Aku menggeleng keras, mana mungkin aku menerima secara cuma cuma piano berharga ratusan juta itu. Big no!
"Aku tahu itu piano mahal, terlalu berlebihan kalau diberikan pada Cello begitu saja. Aku masih bisa membelikannya sendiri."
"Heii, bukan begitu maksudku! Justru karena harga piano itu mahal, jadi sayang kalau hanya untuk pajangan."
"Aku tahu gajimu tinggi, pasti mampu membeli piano mahal untuk Cello. Tapi kalau ada piano yang nganggur di sini, kenapa mesti buang buang duit kamu untuk beli yang baru. Iya kan?!"
"Tapi bukan berarti harus secara cuma cuma kan?"
Aku masih berusaha menolak secara halus keinginan Bang Abi, tapi sayangnya dia belum mau menyerah begitu saja.
"Kalau begitu aku boleh kan minta tiga permintaan khusus sama kamu sebagai ganti piano itu, bagaimana?"
Aku mengernyit bingung, permintaan macam apa yang diminta laki laki ini sebagai ganti piano mahalnya.
"Tidak usah mikir macam macam, kamu kira aku cowok apaan?!"

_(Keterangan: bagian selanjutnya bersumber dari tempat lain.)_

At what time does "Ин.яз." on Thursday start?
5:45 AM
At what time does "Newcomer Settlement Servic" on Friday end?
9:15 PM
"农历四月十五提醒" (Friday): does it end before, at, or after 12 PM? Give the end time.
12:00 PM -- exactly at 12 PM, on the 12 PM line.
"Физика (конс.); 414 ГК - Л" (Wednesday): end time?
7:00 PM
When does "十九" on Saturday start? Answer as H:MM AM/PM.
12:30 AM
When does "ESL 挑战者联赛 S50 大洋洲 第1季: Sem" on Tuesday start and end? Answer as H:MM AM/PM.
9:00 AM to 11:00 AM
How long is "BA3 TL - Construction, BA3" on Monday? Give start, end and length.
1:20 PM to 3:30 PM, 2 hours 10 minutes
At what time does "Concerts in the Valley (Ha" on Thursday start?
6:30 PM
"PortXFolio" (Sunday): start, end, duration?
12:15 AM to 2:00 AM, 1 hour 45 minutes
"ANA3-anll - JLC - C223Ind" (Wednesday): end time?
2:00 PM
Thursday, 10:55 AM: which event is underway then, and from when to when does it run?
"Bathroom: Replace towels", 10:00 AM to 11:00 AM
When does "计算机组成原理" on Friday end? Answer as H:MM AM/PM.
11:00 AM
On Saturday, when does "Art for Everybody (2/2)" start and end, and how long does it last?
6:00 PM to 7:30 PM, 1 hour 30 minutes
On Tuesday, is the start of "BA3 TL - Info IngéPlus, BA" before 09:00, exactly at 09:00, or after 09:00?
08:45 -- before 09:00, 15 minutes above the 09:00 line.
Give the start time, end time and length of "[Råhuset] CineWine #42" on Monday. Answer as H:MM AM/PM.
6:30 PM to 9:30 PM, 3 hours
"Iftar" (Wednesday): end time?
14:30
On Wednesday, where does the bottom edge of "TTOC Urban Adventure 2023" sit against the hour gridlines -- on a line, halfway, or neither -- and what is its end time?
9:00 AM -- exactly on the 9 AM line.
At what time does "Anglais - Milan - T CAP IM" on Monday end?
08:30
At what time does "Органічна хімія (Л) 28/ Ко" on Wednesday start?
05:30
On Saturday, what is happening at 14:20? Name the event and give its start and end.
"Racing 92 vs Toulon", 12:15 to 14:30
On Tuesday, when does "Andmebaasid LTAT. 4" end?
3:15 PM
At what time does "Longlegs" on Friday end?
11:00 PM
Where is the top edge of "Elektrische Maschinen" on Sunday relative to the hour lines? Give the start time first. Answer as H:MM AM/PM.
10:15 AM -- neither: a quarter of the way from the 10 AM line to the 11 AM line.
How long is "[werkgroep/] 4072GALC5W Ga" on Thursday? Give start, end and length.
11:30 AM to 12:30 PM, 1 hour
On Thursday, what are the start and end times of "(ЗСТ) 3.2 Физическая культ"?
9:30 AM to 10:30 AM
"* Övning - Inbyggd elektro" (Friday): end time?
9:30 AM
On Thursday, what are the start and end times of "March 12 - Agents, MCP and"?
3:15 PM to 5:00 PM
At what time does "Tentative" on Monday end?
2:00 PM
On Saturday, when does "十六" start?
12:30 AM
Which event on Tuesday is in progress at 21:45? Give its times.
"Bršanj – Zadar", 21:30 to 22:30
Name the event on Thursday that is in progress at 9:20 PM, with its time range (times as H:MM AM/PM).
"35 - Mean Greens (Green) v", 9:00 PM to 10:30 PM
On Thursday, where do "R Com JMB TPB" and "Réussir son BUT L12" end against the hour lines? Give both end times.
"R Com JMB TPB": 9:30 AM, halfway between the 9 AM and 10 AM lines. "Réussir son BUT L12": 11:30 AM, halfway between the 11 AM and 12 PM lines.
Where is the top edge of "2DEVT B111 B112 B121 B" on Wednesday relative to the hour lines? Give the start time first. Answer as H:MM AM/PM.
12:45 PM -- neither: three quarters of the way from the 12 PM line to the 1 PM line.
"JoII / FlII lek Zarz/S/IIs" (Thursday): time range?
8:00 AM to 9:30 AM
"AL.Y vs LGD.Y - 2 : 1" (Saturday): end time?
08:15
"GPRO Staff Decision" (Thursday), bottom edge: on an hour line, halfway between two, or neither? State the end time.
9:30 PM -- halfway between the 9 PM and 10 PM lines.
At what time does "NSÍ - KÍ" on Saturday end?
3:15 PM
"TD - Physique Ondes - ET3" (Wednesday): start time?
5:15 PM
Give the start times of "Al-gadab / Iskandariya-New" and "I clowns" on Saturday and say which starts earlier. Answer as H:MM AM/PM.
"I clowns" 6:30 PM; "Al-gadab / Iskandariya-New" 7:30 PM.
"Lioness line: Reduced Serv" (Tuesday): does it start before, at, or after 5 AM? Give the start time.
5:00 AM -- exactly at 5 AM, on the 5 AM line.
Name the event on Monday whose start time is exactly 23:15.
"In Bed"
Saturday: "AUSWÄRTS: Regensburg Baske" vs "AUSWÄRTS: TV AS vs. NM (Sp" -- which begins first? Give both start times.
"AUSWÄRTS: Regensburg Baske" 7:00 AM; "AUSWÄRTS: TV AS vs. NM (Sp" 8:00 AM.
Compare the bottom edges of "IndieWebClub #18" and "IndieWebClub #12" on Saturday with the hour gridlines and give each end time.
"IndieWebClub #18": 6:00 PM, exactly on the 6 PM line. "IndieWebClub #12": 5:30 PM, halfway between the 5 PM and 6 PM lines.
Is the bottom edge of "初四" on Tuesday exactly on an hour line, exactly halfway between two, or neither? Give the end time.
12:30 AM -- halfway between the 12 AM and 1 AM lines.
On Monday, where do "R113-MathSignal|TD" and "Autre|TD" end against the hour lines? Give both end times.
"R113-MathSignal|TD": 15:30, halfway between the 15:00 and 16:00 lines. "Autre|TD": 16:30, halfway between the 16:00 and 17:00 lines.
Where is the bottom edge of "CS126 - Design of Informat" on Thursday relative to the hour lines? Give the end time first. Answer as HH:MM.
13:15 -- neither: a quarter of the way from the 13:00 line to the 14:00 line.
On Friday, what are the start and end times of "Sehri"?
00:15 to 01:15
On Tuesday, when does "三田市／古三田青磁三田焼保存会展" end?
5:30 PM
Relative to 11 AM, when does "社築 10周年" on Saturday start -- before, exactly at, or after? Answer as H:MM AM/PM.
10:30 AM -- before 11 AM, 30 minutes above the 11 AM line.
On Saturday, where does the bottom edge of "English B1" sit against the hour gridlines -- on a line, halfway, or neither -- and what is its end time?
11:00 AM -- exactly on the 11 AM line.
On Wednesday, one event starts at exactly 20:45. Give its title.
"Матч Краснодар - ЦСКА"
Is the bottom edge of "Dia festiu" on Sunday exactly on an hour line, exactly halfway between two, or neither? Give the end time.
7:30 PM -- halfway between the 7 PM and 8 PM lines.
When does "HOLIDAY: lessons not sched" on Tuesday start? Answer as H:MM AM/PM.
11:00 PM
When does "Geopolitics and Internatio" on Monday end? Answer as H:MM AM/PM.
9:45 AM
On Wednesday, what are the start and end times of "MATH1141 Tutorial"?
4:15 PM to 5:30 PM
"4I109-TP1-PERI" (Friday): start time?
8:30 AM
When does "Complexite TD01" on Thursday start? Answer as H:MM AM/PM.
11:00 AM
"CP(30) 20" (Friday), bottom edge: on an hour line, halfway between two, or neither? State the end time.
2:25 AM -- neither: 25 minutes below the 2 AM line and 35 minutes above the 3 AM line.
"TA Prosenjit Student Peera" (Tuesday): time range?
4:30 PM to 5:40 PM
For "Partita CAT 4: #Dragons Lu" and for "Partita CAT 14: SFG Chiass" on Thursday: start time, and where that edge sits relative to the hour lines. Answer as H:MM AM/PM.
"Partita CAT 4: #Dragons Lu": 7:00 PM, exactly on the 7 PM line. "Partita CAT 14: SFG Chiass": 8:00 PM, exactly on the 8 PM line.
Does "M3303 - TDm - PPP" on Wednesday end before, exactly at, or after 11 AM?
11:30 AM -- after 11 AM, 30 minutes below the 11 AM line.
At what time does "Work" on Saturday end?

Tawaku pecah melihat wajah lucunya yang senewen seperti tadi.
"Deal."
Dia tersenyum lebar menyambut uluran tanganku.
"Deal."
"Ok. Sebagai ucapan terima kasih, ayo makan siang di rumahku sekarang!"
"Kok aku merasa murahan banget ya, kamu mengajakku makan cuma bermodal masakan bunda di rumahmu."
"Ya sudah kalau tidak mau, lagi pula aku juga cuma sekedar basa basi kok. Cello, ayo pulang!"
"Yaaa, kok kamu begitu sih?!"
Aku mengangkat bahuku, kemudian menggandeng tangan Cello dan melangkah pergi.